> Saved data entries:
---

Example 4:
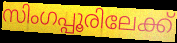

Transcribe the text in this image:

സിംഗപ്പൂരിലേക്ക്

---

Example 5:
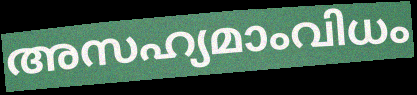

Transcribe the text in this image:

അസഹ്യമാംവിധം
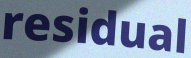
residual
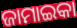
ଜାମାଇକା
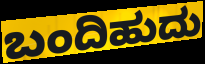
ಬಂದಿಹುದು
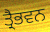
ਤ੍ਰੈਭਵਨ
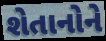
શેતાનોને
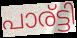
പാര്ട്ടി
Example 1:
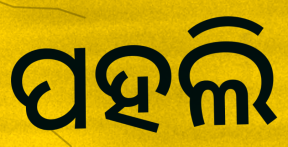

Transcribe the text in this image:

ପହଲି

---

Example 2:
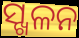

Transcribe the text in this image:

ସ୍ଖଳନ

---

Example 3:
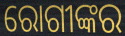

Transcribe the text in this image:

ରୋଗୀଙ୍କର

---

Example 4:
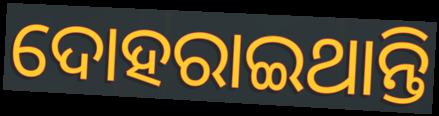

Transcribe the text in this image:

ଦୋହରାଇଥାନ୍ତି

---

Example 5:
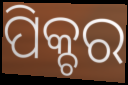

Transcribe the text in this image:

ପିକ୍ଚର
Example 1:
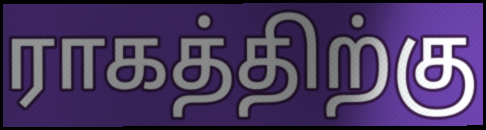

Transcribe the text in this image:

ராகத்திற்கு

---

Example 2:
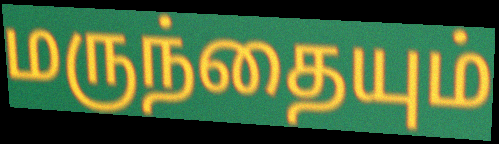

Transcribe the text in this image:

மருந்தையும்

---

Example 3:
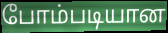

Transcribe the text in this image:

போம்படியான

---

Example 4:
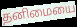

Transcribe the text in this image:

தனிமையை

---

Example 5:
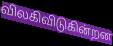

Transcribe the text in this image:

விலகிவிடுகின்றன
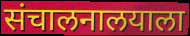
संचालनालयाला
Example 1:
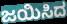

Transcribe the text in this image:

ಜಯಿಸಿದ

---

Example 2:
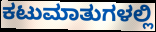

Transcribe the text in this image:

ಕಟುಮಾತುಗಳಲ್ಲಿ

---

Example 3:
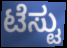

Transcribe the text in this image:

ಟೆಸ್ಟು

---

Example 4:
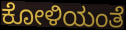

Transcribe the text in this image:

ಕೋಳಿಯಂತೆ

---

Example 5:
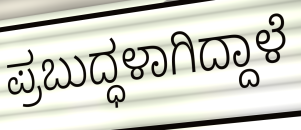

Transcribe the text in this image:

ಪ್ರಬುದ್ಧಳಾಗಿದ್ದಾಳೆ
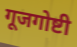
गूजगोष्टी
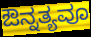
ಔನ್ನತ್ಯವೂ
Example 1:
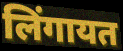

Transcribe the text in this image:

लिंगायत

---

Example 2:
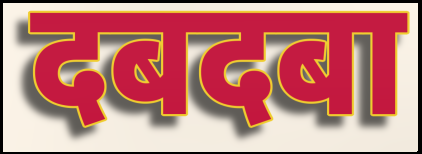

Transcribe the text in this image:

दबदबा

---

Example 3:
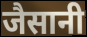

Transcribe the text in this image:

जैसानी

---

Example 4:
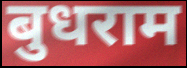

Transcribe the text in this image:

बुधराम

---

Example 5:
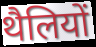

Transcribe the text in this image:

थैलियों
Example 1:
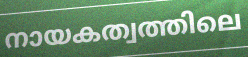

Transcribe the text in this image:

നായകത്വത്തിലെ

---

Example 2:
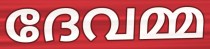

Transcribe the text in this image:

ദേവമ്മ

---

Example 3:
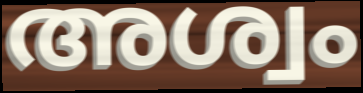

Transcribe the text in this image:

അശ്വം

> What the task requires:
From the first line to the last, set down the records above exactly and skip the pictures.

> Your solution:
---

Example 4:

Transcribe the text in this image:

സിംഗപ്പൂരിലേക്ക്

---

Example 5:

Transcribe the text in this image:

അസഹ്യമാംവിധം
residual
ଜାମାଇକା
ಬಂದಿಹುದು
ਤ੍ਰੈਭਵਨ
શેતાનોને
പാര്ട്ടി
Example 1:

Transcribe the text in this image:

ପହଲି

---

Example 2:

Transcribe the text in this image:

ସ୍ଖଳନ

---

Example 3:

Transcribe the text in this image:

ରୋଗୀଙ୍କର

---

Example 4:

Transcribe the text in this image:

ଦୋହରାଇଥାନ୍ତି

---

Example 5:

Transcribe the text in this image:

ପିକ୍ଚର
Example 1:

Transcribe the text in this image:

ராகத்திற்கு

---

Example 2:

Transcribe the text in this image:

மருந்தையும்

---

Example 3:

Transcribe the text in this image:

போம்படியான

---

Example 4:

Transcribe the text in this image:

தனிமையை

---

Example 5:

Transcribe the text in this image:

விலகிவிடுகின்றன
संचालनालयाला
Example 1:

Transcribe the text in this image:

ಜಯಿಸಿದ

---

Example 2:

Transcribe the text in this image:

ಕಟುಮಾತುಗಳಲ್ಲಿ

---

Example 3:

Transcribe the text in this image:

ಟೆಸ್ಟು

---

Example 4:

Transcribe the text in this image:

ಕೋಳಿಯಂತೆ

---

Example 5:

Transcribe the text in this image:

ಪ್ರಬುದ್ಧಳಾಗಿದ್ದಾಳೆ
गूजगोष्टी
ಔನ್ನತ್ಯವೂ
Example 1:

Transcribe the text in this image:

लिंगायत

---

Example 2:

Transcribe the text in this image:

दबदबा

---

Example 3:

Transcribe the text in this image:

जैसानी

---

Example 4:

Transcribe the text in this image:

बुधराम

---

Example 5:

Transcribe the text in this image:

थैलियों
Example 1:

Transcribe the text in this image:

നായകത്വത്തിലെ

---

Example 2:

Transcribe the text in this image:

ദേവമ്മ

---

Example 3:

Transcribe the text in this image:

അശ്വം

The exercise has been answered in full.